=== Begin Enclosure ===

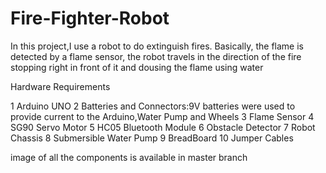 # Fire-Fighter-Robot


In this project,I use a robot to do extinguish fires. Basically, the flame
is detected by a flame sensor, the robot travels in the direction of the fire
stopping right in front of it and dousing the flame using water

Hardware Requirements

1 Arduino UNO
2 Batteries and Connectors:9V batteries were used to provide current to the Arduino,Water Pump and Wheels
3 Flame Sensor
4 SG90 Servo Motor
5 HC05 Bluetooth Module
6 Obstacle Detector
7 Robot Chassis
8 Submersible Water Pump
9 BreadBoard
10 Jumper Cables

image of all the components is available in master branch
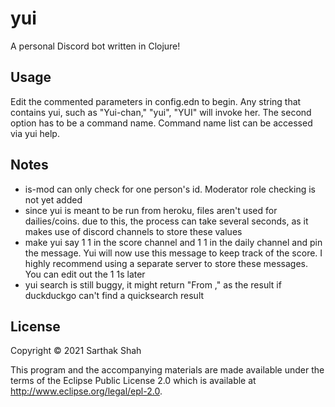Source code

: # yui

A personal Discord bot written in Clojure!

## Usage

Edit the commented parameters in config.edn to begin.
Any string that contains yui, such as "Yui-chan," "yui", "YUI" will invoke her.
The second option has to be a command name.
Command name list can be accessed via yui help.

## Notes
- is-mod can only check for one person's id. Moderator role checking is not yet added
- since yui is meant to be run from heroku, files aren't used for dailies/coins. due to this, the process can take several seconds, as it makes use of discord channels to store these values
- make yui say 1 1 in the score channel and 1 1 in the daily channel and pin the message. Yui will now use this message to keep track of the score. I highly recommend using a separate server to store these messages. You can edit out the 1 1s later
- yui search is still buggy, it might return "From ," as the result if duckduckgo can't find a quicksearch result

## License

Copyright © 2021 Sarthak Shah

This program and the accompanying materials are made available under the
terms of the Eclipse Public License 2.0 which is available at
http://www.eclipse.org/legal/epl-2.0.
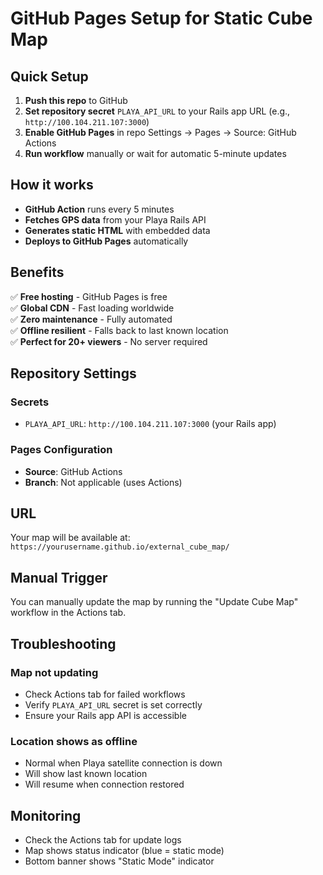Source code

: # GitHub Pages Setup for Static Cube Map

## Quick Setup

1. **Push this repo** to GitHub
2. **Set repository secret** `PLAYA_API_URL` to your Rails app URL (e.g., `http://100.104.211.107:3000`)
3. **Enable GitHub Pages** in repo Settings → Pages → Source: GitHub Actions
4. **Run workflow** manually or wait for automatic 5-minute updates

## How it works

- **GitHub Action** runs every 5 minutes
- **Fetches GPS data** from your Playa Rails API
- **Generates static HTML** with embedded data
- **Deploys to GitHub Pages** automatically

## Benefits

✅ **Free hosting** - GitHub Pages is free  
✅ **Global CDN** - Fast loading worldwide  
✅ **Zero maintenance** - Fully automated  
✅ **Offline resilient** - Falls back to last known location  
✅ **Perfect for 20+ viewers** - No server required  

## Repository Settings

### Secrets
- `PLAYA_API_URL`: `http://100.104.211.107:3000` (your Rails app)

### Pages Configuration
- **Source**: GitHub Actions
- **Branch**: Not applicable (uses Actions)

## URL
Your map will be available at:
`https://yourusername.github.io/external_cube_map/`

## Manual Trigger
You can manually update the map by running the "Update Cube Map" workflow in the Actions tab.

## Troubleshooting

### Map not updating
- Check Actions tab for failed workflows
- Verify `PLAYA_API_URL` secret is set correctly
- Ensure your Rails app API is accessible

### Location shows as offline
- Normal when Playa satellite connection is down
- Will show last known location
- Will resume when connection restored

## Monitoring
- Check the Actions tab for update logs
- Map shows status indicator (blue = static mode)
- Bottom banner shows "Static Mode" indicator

=== End Enclosure ===
=== Begin Enclosure ===

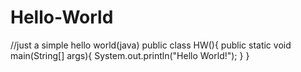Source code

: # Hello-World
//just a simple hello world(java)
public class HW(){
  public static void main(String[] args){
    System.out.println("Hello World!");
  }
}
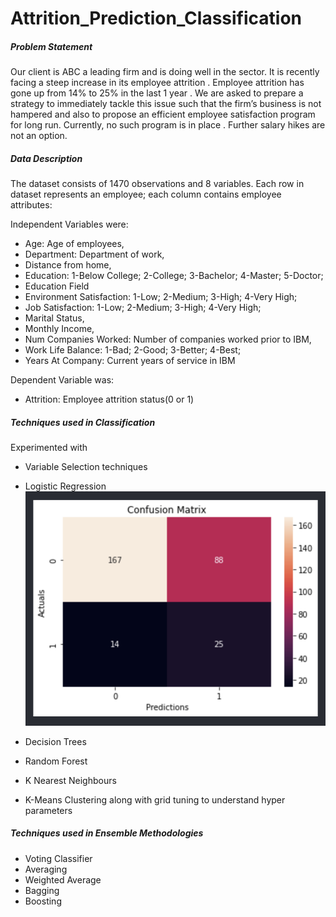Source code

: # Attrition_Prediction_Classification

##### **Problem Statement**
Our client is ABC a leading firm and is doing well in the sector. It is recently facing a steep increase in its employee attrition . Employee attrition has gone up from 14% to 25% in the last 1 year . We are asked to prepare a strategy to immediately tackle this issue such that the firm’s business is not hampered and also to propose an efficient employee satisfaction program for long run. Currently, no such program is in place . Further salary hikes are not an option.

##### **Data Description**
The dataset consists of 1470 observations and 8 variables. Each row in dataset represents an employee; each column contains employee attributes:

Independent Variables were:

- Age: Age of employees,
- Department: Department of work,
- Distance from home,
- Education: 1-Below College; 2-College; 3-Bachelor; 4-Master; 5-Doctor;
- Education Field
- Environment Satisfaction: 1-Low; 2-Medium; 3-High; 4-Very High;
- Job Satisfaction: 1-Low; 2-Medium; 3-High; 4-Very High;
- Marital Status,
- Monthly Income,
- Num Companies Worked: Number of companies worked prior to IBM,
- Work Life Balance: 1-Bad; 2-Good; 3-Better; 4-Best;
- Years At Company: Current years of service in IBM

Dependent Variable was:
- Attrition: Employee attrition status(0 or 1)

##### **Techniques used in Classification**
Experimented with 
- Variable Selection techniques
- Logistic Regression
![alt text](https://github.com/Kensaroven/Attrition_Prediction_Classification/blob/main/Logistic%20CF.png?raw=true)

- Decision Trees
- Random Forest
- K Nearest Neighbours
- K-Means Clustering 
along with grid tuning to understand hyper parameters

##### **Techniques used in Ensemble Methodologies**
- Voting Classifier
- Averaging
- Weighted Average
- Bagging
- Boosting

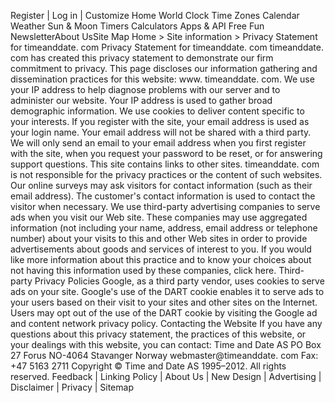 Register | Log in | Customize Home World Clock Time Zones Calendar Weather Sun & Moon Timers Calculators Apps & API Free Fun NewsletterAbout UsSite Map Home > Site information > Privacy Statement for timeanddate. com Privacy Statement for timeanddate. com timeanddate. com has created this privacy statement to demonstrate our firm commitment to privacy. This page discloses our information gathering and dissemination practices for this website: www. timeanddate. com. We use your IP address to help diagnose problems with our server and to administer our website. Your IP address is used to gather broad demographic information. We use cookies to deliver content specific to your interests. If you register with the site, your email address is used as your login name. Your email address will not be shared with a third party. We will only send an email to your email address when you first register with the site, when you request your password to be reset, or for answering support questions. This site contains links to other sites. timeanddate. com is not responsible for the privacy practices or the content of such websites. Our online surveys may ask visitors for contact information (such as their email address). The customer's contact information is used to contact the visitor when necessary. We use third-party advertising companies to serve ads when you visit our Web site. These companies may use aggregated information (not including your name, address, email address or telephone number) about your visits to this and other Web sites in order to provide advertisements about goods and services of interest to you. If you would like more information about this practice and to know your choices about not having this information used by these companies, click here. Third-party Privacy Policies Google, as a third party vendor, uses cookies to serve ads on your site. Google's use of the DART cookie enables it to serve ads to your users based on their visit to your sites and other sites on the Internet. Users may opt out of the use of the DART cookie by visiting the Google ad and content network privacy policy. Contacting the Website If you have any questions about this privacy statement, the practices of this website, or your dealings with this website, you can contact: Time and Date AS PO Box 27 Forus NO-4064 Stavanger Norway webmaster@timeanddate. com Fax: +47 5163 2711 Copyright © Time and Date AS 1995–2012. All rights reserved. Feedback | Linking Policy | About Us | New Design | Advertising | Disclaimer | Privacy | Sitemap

=== End Enclosure ===
=== Begin Enclosure ===

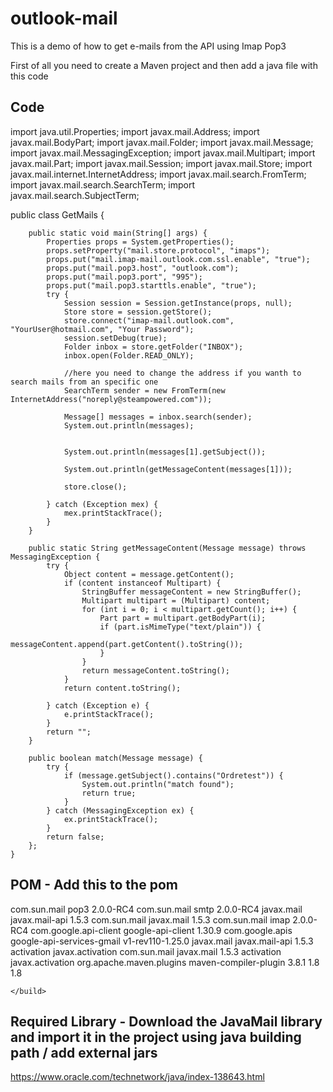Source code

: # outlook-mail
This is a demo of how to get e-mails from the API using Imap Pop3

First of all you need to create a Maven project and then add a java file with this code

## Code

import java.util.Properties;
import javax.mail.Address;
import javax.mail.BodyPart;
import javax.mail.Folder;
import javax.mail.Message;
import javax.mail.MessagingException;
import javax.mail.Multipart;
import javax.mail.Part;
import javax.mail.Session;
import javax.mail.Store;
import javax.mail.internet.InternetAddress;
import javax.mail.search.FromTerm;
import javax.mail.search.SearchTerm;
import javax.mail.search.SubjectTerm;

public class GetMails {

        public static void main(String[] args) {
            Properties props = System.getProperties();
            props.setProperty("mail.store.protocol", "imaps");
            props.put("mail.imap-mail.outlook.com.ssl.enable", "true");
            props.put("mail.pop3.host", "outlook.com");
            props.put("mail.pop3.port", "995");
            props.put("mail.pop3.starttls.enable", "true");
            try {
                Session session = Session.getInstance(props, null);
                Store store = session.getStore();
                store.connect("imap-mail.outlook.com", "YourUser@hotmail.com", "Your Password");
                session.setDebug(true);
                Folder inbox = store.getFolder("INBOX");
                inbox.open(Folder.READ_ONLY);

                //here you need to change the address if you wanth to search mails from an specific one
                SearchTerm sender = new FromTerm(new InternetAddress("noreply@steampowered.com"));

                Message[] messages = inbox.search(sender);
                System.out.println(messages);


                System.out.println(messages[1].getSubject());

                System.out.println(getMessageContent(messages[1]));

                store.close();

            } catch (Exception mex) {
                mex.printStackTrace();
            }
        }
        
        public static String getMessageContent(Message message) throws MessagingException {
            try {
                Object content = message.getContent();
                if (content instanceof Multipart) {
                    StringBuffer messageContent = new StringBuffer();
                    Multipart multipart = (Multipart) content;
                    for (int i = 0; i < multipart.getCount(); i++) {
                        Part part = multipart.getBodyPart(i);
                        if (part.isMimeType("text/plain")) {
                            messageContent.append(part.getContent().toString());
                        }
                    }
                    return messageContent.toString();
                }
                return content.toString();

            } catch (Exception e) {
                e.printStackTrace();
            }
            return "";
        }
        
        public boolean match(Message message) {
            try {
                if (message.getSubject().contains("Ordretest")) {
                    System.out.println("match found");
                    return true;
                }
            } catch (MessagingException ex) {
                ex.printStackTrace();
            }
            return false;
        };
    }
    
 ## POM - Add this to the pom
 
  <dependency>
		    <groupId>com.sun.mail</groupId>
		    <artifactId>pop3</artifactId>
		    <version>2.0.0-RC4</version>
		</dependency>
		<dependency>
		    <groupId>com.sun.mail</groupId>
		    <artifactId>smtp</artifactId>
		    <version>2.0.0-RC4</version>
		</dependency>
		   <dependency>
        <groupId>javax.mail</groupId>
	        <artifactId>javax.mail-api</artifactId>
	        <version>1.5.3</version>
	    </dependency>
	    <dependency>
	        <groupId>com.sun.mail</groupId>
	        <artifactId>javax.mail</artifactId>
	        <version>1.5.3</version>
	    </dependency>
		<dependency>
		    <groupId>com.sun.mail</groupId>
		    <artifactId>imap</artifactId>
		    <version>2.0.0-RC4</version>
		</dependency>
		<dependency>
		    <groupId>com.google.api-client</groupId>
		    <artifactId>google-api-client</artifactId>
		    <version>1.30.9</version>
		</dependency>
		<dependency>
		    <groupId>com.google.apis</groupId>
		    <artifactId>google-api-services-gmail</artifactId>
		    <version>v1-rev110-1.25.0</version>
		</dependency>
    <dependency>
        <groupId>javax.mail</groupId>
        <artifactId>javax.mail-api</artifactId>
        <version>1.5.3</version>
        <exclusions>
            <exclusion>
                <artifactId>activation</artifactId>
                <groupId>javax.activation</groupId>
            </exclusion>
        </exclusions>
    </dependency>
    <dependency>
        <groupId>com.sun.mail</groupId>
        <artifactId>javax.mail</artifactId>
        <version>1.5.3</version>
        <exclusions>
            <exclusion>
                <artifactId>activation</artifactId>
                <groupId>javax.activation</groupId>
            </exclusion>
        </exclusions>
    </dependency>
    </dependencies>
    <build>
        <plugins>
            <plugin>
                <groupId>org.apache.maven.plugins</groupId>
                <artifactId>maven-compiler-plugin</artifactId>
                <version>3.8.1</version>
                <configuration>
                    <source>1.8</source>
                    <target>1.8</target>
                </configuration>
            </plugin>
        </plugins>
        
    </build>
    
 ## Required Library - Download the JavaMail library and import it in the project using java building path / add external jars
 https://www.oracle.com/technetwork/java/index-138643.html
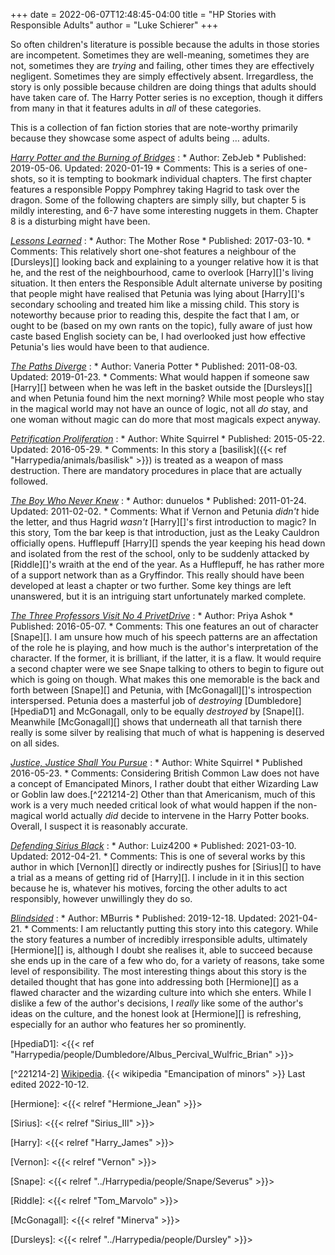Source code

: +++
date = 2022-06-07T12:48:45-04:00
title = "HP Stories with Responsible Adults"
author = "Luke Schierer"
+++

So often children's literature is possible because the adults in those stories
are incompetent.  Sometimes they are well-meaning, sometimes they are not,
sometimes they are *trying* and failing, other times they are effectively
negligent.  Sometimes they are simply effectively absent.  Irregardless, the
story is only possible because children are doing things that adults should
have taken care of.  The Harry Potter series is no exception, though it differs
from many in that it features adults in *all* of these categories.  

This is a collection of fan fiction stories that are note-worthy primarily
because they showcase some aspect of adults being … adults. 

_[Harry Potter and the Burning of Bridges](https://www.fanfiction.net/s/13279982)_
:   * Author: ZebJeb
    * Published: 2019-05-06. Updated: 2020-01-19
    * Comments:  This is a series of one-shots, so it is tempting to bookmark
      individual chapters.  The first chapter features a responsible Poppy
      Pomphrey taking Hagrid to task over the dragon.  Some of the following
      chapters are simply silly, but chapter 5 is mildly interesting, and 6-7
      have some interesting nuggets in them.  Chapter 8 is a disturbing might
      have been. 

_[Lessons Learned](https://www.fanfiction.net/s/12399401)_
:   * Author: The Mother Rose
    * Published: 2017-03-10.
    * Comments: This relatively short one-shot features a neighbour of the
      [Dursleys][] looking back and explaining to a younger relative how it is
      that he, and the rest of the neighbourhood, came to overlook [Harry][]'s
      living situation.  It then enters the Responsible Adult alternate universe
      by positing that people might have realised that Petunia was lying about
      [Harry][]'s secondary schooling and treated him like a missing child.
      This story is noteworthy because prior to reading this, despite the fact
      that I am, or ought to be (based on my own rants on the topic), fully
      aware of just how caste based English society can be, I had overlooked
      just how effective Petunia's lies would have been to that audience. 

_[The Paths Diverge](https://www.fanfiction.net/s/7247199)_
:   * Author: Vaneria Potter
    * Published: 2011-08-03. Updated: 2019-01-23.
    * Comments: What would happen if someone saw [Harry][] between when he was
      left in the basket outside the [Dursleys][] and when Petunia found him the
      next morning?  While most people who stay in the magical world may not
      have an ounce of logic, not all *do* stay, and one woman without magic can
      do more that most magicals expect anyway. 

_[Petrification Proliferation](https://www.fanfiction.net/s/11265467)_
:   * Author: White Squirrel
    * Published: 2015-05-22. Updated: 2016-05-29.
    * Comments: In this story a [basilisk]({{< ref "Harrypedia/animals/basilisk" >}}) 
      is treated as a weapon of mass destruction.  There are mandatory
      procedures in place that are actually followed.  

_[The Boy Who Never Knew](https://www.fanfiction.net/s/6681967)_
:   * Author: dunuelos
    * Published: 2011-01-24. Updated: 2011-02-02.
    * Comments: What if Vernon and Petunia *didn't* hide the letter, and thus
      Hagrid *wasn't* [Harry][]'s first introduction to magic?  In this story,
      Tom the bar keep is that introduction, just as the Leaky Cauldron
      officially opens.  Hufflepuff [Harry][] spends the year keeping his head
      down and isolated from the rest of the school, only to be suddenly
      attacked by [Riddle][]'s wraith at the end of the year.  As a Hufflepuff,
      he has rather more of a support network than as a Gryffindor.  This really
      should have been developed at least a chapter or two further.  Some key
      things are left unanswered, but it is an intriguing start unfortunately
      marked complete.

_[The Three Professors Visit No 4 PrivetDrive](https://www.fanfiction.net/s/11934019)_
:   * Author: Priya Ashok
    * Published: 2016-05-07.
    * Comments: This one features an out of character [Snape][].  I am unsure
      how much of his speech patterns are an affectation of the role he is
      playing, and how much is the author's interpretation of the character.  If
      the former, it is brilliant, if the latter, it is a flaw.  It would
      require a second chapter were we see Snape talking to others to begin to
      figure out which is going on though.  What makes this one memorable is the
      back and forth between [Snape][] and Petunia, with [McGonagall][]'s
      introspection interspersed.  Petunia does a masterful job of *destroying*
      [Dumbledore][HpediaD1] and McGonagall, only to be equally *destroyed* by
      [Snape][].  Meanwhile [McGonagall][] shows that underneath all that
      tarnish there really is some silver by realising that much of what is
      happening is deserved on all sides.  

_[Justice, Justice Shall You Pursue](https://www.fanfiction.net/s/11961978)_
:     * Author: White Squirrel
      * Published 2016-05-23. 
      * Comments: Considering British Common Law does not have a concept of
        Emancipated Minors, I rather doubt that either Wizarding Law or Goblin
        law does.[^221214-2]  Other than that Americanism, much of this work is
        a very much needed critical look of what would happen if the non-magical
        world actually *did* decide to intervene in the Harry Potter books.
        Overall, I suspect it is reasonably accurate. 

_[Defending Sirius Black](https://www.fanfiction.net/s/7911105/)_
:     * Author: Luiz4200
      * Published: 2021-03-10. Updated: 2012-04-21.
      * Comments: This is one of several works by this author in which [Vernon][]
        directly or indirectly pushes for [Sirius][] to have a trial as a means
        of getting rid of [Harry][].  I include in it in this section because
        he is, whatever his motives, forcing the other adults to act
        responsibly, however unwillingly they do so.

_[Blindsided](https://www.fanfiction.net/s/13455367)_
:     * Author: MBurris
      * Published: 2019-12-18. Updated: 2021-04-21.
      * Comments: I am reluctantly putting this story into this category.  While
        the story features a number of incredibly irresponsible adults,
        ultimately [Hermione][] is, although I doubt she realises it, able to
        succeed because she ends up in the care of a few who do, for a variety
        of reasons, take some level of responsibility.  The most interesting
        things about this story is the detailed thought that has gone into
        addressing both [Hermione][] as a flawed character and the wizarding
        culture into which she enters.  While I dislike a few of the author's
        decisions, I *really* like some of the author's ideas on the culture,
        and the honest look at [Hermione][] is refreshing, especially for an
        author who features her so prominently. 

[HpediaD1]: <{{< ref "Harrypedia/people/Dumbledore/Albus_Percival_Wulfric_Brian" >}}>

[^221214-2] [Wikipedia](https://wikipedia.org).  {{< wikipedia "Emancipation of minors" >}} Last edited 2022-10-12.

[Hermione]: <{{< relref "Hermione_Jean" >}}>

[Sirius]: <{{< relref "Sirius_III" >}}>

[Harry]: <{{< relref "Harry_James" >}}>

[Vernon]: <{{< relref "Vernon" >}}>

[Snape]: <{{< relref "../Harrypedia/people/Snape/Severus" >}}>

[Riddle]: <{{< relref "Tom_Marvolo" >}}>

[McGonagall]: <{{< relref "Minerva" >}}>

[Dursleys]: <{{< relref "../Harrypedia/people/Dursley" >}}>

=== End Enclosure ===

EXERCISE: Locate every line in the listing above that contains the word "connection" and copy each of those lines in full. Case counts.

OUTPUT OF THE EXERCISE:
- Normal when Playa satellite connection is down
- Will resume when connection restored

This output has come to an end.